Write the next part of the news article about the Cure Sanfilippo Foundation's partnership with Perlara, picking up right after its final sentence.

EXCERPT PROVIDED ::
◇ ◇ ◇ ◇ ◇

Cure Sanfilippo Foundation Partners with Perlara to Identify, Develop New Treatments

Vijaya Iyer, PhD avatar

by Vijaya Iyer, PhD |

Share this article:

Share article via email
Sanfilippo type B, tralesinidase alfa

Perlara and the Cure Sanfilippo Foundation are collaborating on an initative called Sanfilippo PerlQuests to identify new disease targets and develop treatments for patients with Sanfilippo syndrome.

“We’re excited for the opportunity to work with the Cure Sanfilippo Foundation and CSF families and researchers,” Ethan Perlstein, PhD, the founder and CEO of Perlara, said in a press release.

Sanfilippo syndrome, or mucopolysaccharidosis type III (MPS III), is a progressive, neurodegenerative condition that affects children and is caused by genetic mutations that result in the deficiency of specific enzymes, leading to the accumulation of a toxic sugar molecule in the brain called heparan sulfate.

◇ ◇ ◇ ◇ ◇

GIVEN ENTRIES ::
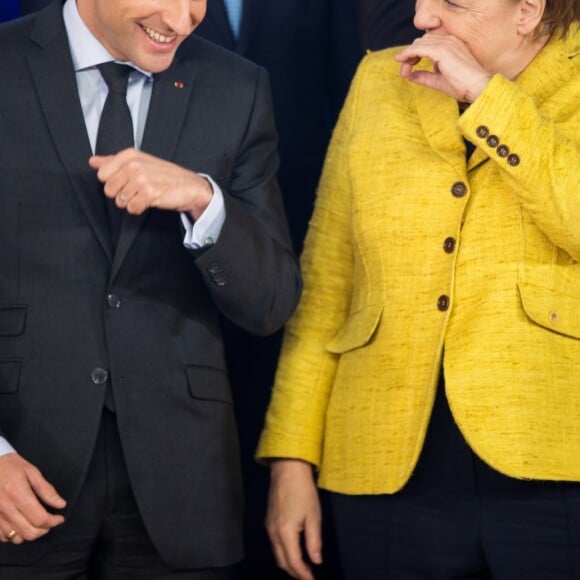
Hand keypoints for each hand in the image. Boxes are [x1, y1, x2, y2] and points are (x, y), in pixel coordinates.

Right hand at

◇ ◇ ◇ ◇ ◇

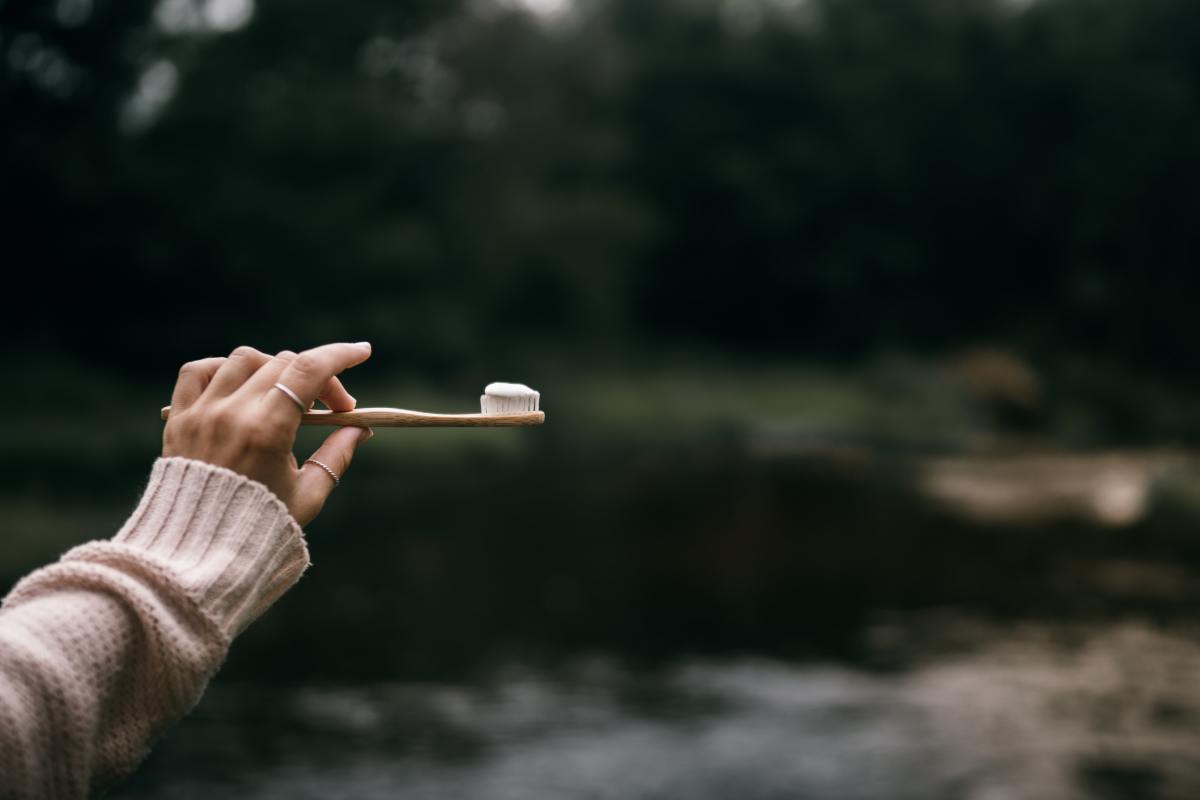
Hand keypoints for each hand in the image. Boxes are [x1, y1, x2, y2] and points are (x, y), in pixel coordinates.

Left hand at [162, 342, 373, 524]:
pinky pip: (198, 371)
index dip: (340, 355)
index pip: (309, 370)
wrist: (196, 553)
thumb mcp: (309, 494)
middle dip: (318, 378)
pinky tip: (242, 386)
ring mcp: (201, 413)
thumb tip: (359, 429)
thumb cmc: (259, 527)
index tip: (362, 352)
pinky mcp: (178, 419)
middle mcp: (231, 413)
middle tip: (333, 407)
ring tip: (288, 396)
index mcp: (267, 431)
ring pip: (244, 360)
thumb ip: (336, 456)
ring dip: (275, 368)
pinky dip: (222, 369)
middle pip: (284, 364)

◇ ◇ ◇ ◇ ◇

ANSWER BOX ::
There are four types of Sanfilippo syndrome — A, B, C, and D, each corresponding to the deficiency of a specific enzyme. Sanfilippo types A and B are the most common sub-types.

PerlQuest is Perlara’s drug discovery journey that starts with developing disease models that can be used to test the therapeutic potential of treatment candidates.

In the first stage of this collaboration, Perlara’s researchers will engineer roundworms (nematodes) and flies to carry the specific mutations for MPS IIIA and MPS IIIB, and select the ones that exhibit disease-specific symptoms.

Nematodes and fly genomes can be closely linked to the human genome, and often serve as model systems. These organisms will then be used to test the effectiveness of experimental agents in the following stages of Sanfilippo PerlQuest.

“We look forward to screening MPS IIIA and MPS IIIB worm and fly patient avatars in order to identify clinically actionable small molecules within the next 12 months,” Perlstein said.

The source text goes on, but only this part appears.